Atari Teenage Riot: 60 Second Wipe Out

Atari Teenage Riot: 60 Second Wipe Out

Atari Teenage Riot has been justly hailed for adding a potent political voice and revolutionary punk-rock spirit to a genre of heavy electronic music that needed both. With many dance-floor anthems saying literally nothing, or endlessly repeating the same meaningless slogans—"change my pitch up / smack my bitch up," "right about now / funk soul brother," and so on—it's refreshing and exciting to hear Atari Teenage Riot, Asian Dub Foundation, and a few others use the flash and grind of electronics as a fierce musical platform around which to promote a fierce ideological platform.

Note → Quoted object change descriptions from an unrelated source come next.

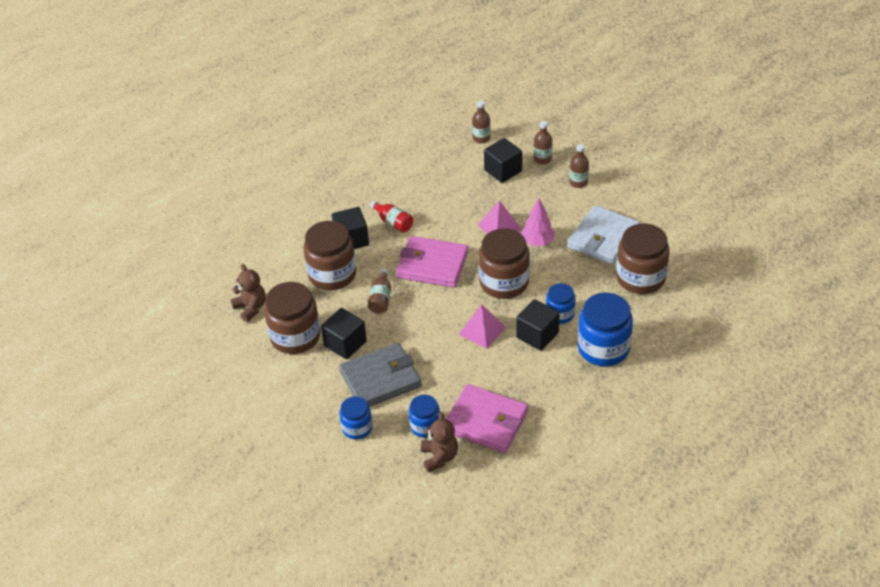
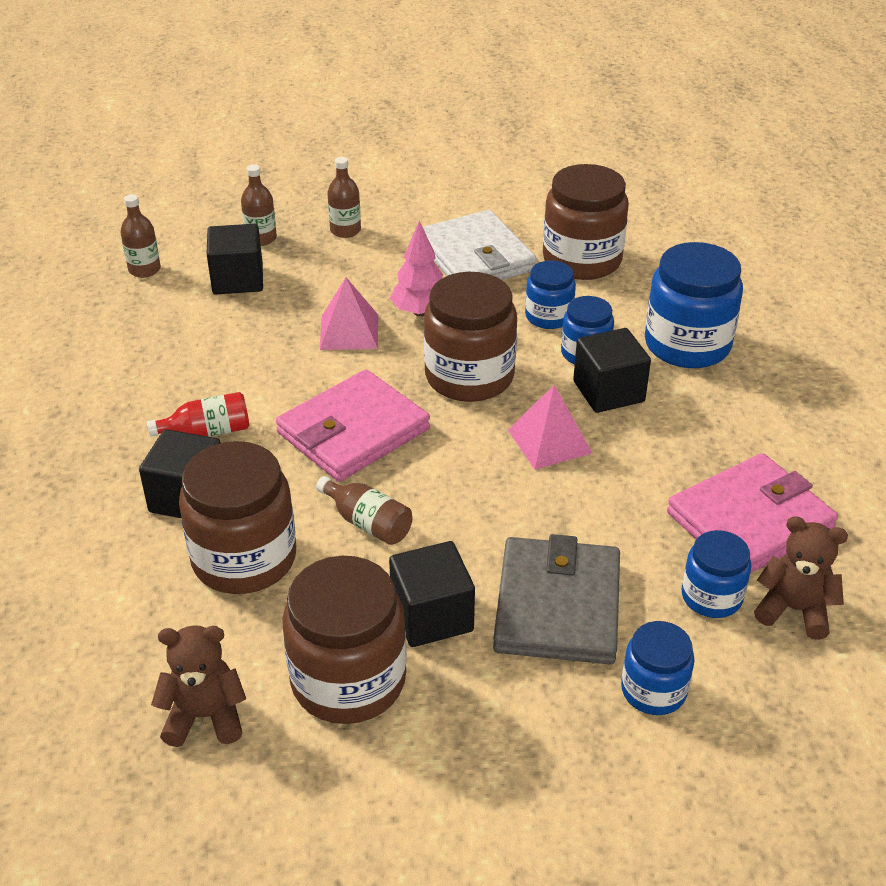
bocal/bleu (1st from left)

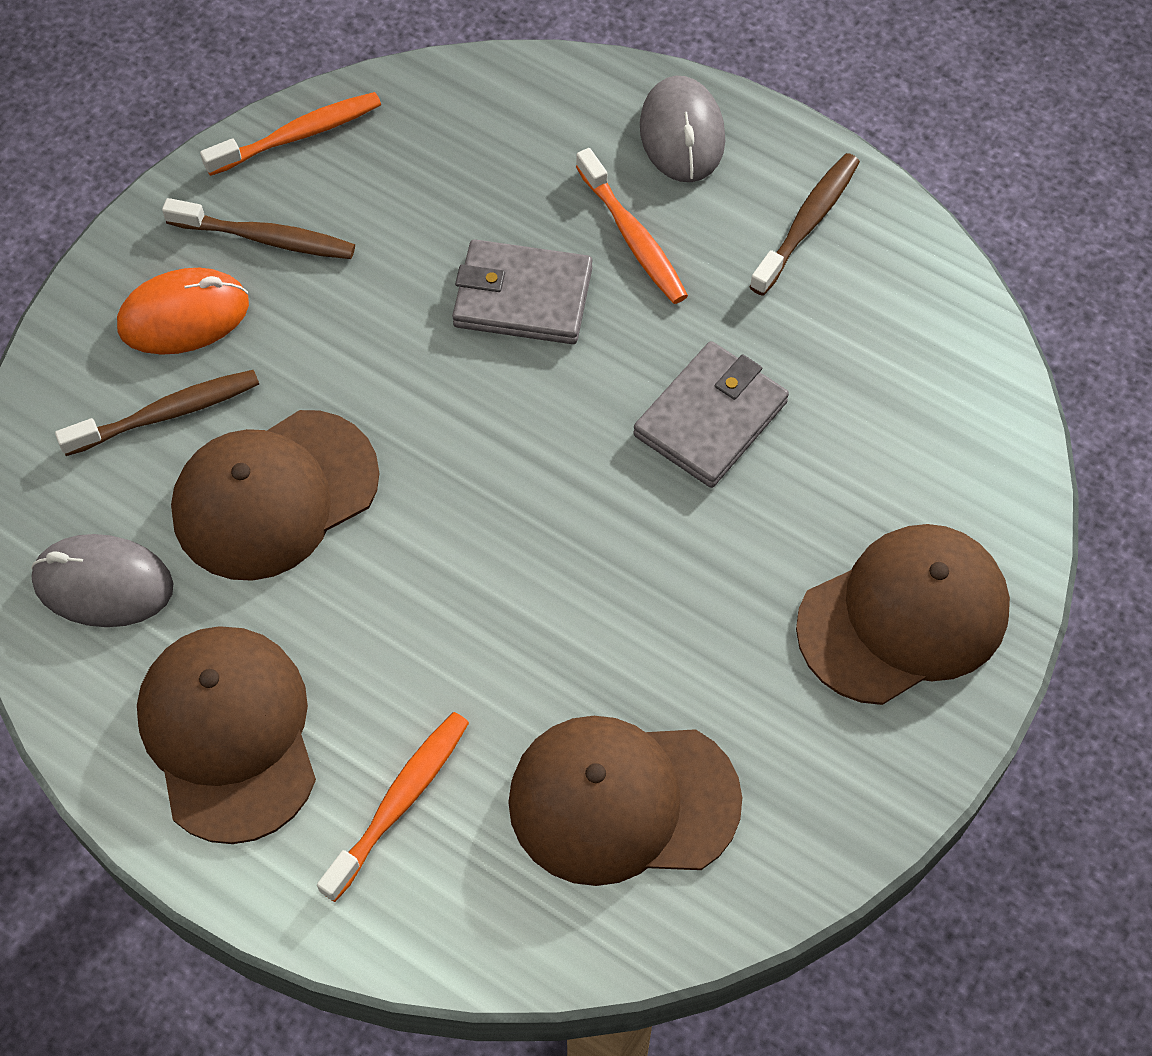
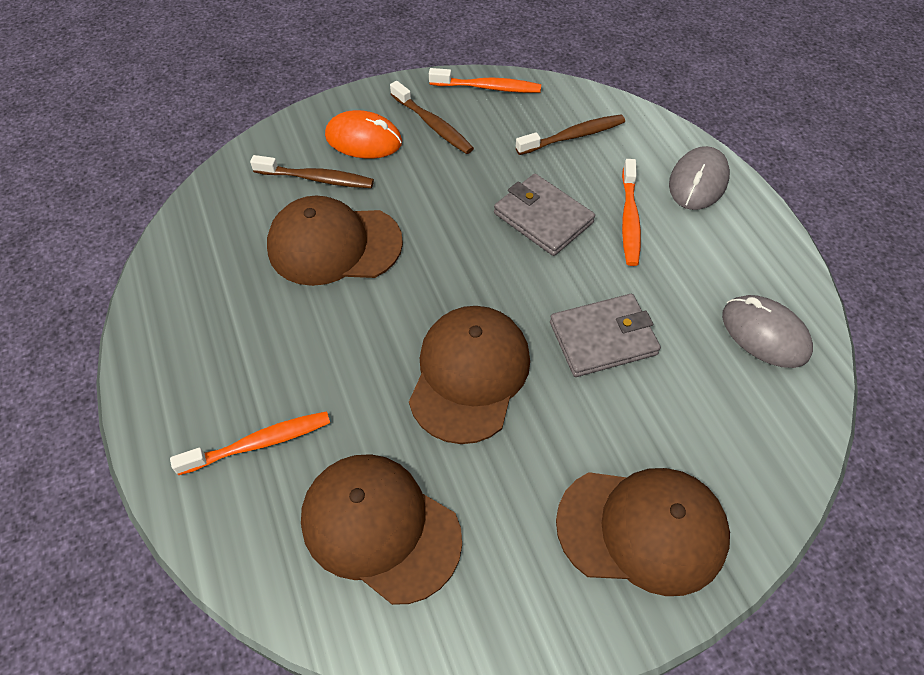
souris/gris (2nd from left)
casquette/marron (3rd from left)
brosse à dents/marron (3rd from left)

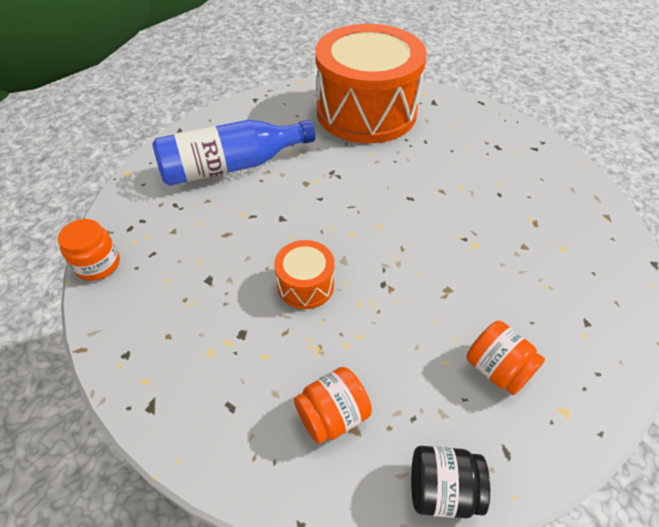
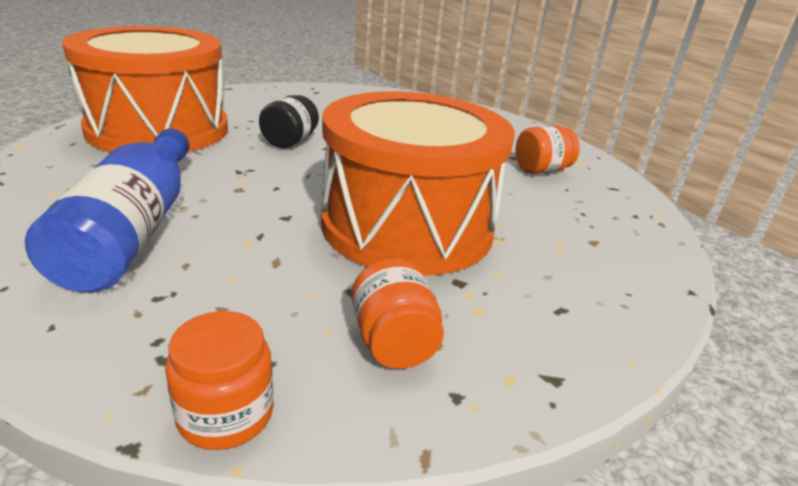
bocal/orange (2nd from left)
bocal/noir
tambour/orange (2nd from left)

But it's still awfully easy to get cynical about ATR's message, especially when it's delivered almost exclusively in slogans: There's a very thin line between the revolutionary cries of "Start the riot!" or "Revolution action!" and the corporate commercial slogans of, say, "Feed the rush!" or "Slam the stack!" (That's saying nothing of Atari Teenage Riot's tendency to fall back on cliches, from the "Throw your fist up!" of "Western Decay" to the "Go! Go! Go! Go! Go!" chorus of "Atari Teenage Riot II.") Still, it's virtually impossible to deny the intense, devastating sonic power of Atari Teenage Riot's many recordings, including the densely assaultive new 60 Second Wipe Out. Mixing elements of speed-metal, industrial, punk, and hip hop—and carefully packaging everything in cool black leather and pretty, sneering faces—the resulting package is viscerally powerful and over-the-top in nearly every conceivable way. Atari Teenage Riot and 60 Second Wipe Out may not say as much as they try to, but they sure say it well.